* [Provided entries]:
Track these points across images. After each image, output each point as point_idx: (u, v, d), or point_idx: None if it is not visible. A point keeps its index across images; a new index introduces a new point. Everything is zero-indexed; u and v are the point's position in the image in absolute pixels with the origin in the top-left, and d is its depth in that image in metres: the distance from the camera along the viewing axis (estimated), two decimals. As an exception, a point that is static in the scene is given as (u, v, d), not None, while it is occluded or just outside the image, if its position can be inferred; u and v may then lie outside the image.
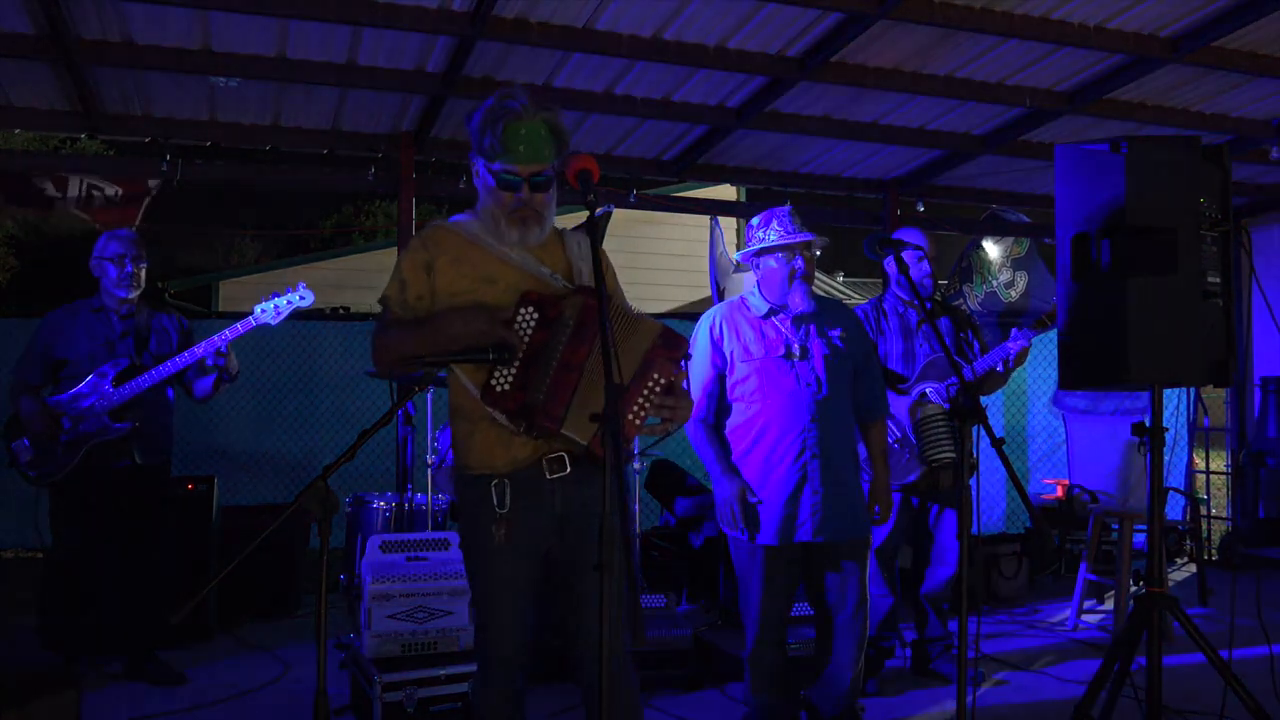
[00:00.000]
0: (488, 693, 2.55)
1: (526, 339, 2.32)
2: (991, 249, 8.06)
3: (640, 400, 2.35)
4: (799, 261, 3.48)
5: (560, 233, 2.61)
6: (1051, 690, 4.32)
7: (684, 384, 2.49)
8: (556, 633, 2.71)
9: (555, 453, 2.44)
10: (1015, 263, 8.00)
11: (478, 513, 2.47)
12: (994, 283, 8.04)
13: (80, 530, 4.26)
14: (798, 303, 3.49)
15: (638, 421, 2.37)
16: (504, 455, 2.43)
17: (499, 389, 2.31)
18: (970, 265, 8.15)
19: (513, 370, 2.31)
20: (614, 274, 2.68)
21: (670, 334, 2.43)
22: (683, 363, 2.46)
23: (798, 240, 3.46)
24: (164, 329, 4.43)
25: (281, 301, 4.20)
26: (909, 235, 4.45)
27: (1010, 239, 7.96)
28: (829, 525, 3.42)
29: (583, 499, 2.48)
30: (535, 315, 2.33)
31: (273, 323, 4.20)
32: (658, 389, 2.37)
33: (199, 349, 4.16)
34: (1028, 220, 7.92)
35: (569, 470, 2.45)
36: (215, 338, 4.13)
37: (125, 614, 4.37)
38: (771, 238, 3.48)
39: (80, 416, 4.14)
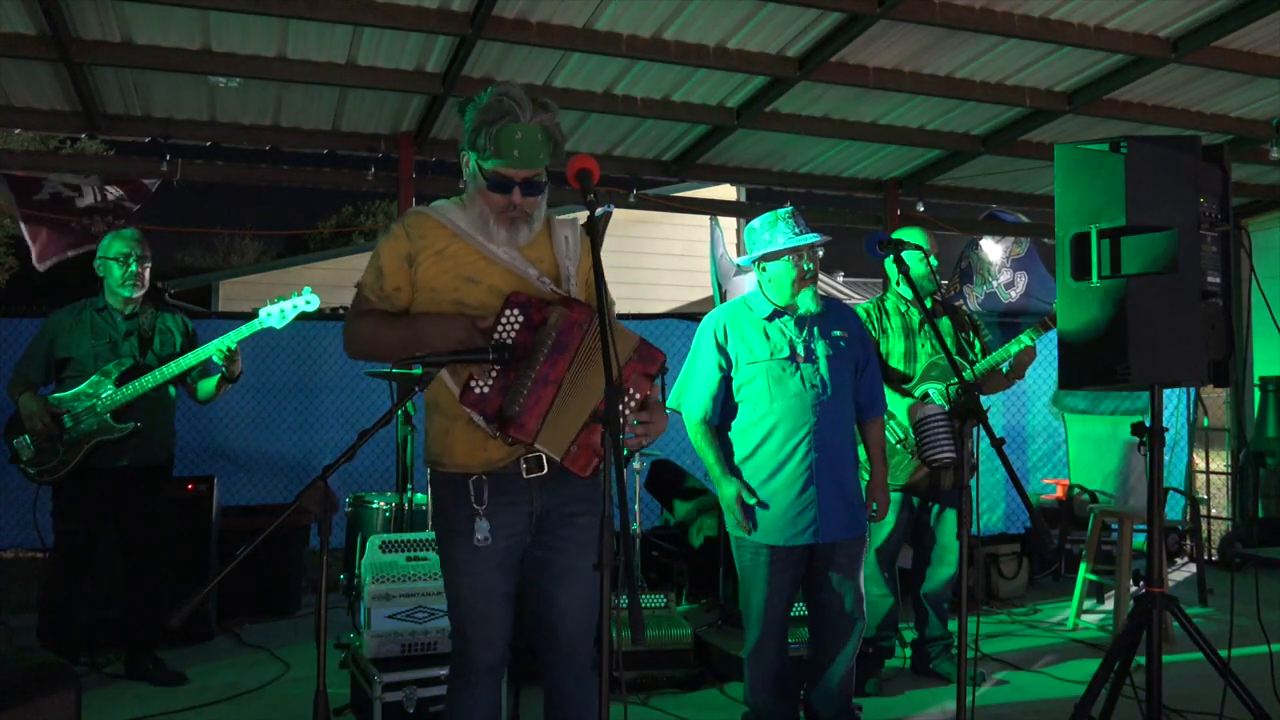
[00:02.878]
0: (465, 698, 2.49)
1: (510, 342, 2.30)
2: (991, 249, 8.07)
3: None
4: (807, 263, 3.48)
5: (548, 223, 2.54)
6: (1051, 690, 4.31)
7: (659, 398, 2.43)
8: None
9: (533, 453, 2.39)
10: (1015, 263, 8.01)
11: (454, 511, 2.43)
12: (994, 283, 8.04)
13: (82, 530, 4.26)
14: (806, 304, 3.50)
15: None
16: (479, 455, 2.40)
17: (478, 391, 2.29)
18: (970, 266, 8.15)
19: (493, 374, 2.29)
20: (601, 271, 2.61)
21: (646, 348, 2.38)
22: (660, 378, 2.41)
23: (806, 243, 3.46)
24: (168, 329, 4.43)
25: (287, 305, 4.19)
26: (911, 235, 4.45)
27: (1010, 239, 7.96)
28: (831, 526, 3.43)
29: (560, 498, 2.45)
30: (520, 319, 2.30)
31: (278, 326, 4.19)
32: (631, 404, 2.32)
33: (204, 350, 4.16)
34: (1027, 220, 7.92)
35: (545, 470, 2.41)
36: (220, 340, 4.12)
37: (126, 613, 4.37)
38: (780, 241, 3.47)
39: (82, 415, 4.14)
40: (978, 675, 4.39)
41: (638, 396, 2.34)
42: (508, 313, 2.31)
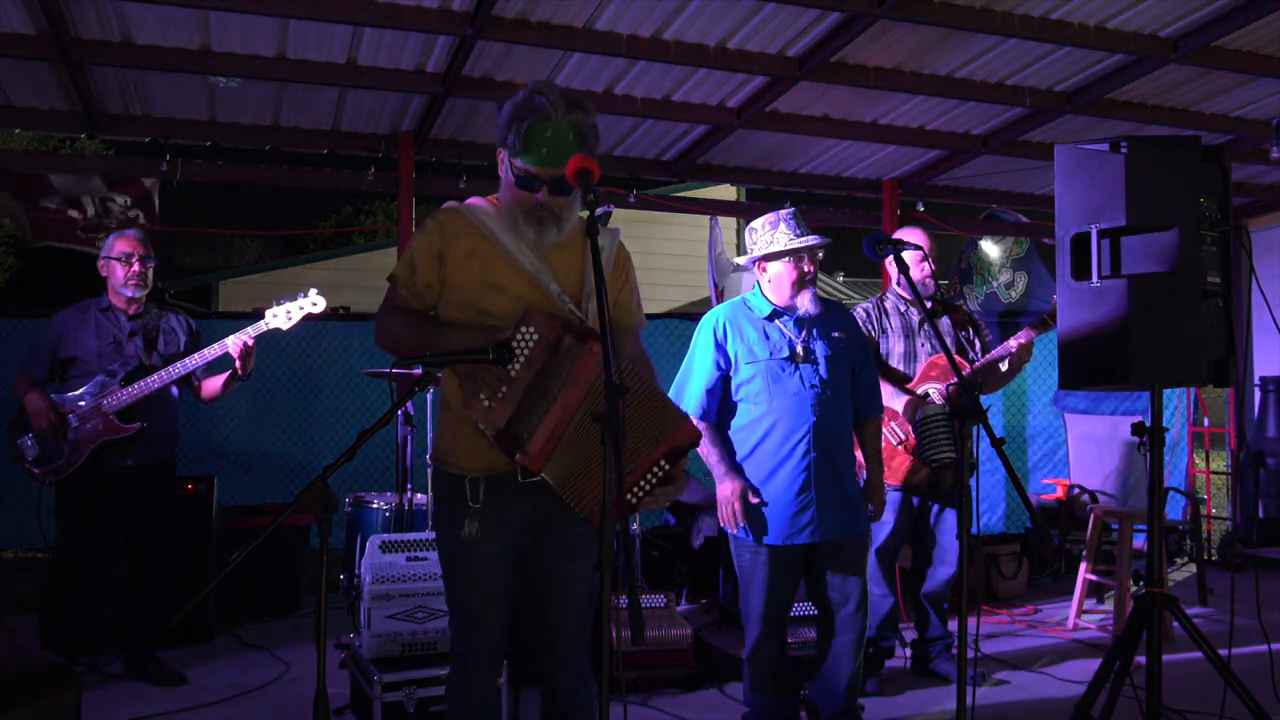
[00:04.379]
0: (463, 690, 2.53)
1: (524, 358, 2.32)
2: (991, 249, 8.07)
3: (642, 483, 2.32)
4: (807, 265, 3.49)
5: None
6: (1051, 690, 4.32)
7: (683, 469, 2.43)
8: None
9: None
10: (1015, 263, 8.01)
11: (451, 508, 2.48)
12: (994, 283, 8.04)
13: (85, 529, 4.26)
14: (805, 305, 3.50)
15: (633, 500, 2.33)
16: (481, 460, 2.43)
17: (487, 405, 2.31)
18: (970, 266, 8.15)
19: (502, 390, 2.30)
20: (633, 289, 2.62)
21: (690, 426, 2.40)
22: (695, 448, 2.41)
23: (807, 244, 3.47)
24: (172, 330, 4.43)
25: (293, 306, 4.19)
26: (910, 235, 4.45)
27: (1010, 239, 7.97)
28: (831, 525, 3.43)
29: (558, 503, 2.43)
30: (535, 337, 2.33)
31: (284, 328, 4.19)
32: (660, 474, 2.33)
33: (210, 351, 4.15)
34: (1027, 220, 7.93)
35: (539, 477, 2.41)
36: (227, 341, 4.12)
37: (127, 613, 4.37)
38: (781, 241, 3.48)
39: (87, 415, 4.14)
40: (978, 675, 4.39)
41: (667, 468, 2.33)
42: (523, 330, 2.33)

* [Exercise brief]: Pictures should be skipped, and the records retyped word for word.

* [Task response]:
Track these points across images. After each image, output each point as point_idx: (u, v, d), or point_idx: None if it is not visible. A point keeps its index across images; a new index introduces a new point. Everything is zero-indexed; u and v are the point's position in the image in absolute pixels with the origin in the top-left, and d is its depth in that image in metres: the distance from the camera along the viewing axis (estimated), two decimals. As an exception, a point that is static in the scene is given as (u, v, d), not None, while it is occluded or just outside the image, if its position can be inferred; u and v may then lie outside the image.
[00:00.000]
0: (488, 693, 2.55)
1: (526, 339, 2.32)
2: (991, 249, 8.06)
3: (640, 400, 2.35)
4: (799, 261, 3.48)
5: (560, 233, 2.61)
6: (1051, 690, 4.32)
7: (684, 384, 2.49)
8: (556, 633, 2.71)
9: (555, 453, 2.44)
10: (1015, 263, 8.00)
11: (478, 513, 2.47)
12: (994, 283, 8.04)
13: (80, 530, 4.26)
14: (798, 303, 3.49)
15: (638, 421, 2.37)
16: (504, 455, 2.43)
17: (499, 389, 2.31)
18: (970, 265, 8.15)
19: (513, 370, 2.31)
20: (614, 274, 2.68)
21: (670, 334, 2.43)
22: (683, 363, 2.46)
23: (798, 240, 3.46)
24: (164, 329, 4.43)
25: (281, 301, 4.20)
26: (909, 235, 4.45)
27: (1010, 239, 7.96)
28: (829, 525, 3.42)
29: (583, 499, 2.48)
30: (535, 315, 2.33)
31: (273, 323, 4.20)
32: (658, 389, 2.37)
33: (199, 349, 4.16)
34: (1028, 220, 7.92)
35: (569, 470, 2.45)
36: (215, 338, 4.13)
37: (125, 614, 4.37)
38: (771, 238, 3.48)
39: (80, 416, 4.14)
[00:02.878]
0: (465, 698, 2.49)
1: (510, 342, 2.30)
2: (991, 249, 8.07)
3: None
4: (807, 263, 3.48)
5: (548, 223, 2.54)
6: (1051, 690, 4.31)
7: (659, 398, 2.43)
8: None
9: (533, 453, 2.39)
10: (1015, 263, 8.01)
11: (454, 511, 2.43)
12: (994, 283, 8.04)
13: (82, 530, 4.26)
14: (806, 304, 3.50)
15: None
16: (479, 455, 2.40)
17: (478, 391, 2.29)
18: (970, 266, 8.15)
19: (493, 374, 2.29)
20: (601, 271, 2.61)
21: (646, 348, 2.38)
22: (660, 378, 2.41)
23: (806, 243, 3.46)
24: (168, 329, 4.43)
25: (287, 305, 4.19)
26: (911, 235, 4.45)
27: (1010, 239, 7.96)
28: (831, 526, 3.43)
29: (560, 498, 2.45)
30: (520, 319, 2.30)
31: (278, 326, 4.19)
32: (631, 404, 2.32)
33: (204, 350, 4.16)
34: (1027, 220, 7.92)
35: (545, 470, 2.41)
36: (220, 340, 4.12)
37: (126, 613, 4.37)
38: (780, 241, 3.47)
39: (82, 415, 4.14)
40: (978, 675, 4.39)
41: (638, 396, 2.34)
42: (508, 313, 2.31)
[00:04.379]
0: (463, 690, 2.53)
1: (524, 358, 2.32)
2: (991, 249, 8.07)
3: (642, 483, 2.32)
4: (807, 265, 3.49)
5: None
6: (1051, 690, 4.32)
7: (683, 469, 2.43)
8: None
9: None
10: (1015, 263, 8.01)
11: (451, 508, 2.48)
12: (994, 283, 8.04)
13: (85, 529, 4.26)
14: (805, 305, 3.50)
15: (633, 500, 2.33)
16: (481, 460, 2.43)
17: (487, 405, 2.31)
18: (970, 266, 8.15)
19: (502, 390, 2.30)
20: (633, 289, 2.62)
21: (690, 426, 2.40)
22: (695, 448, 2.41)
23: (807, 244, 3.47)
24: (172, 330, 4.43)
25: (293, 306, 4.19)
26: (910, 235, 4.45)
27: (1010, 239, 7.97)
28: (831, 525, 3.43)
29: (558, 503, 2.43)
30: (535, 337, 2.33)
31: (284, 328, 4.19)
32: (660, 474, 2.33)
33: (210, 351, 4.15)
34: (1027, 220, 7.93)
35: (539, 477, 2.41)
36: (227, 341, 4.12)
37: (127, 613, 4.37)
38: (781, 241, 3.48)
39: (87, 415, 4.14)
40: (978, 675, 4.39)
41: (667, 468, 2.33)
42: (523, 330, 2.33)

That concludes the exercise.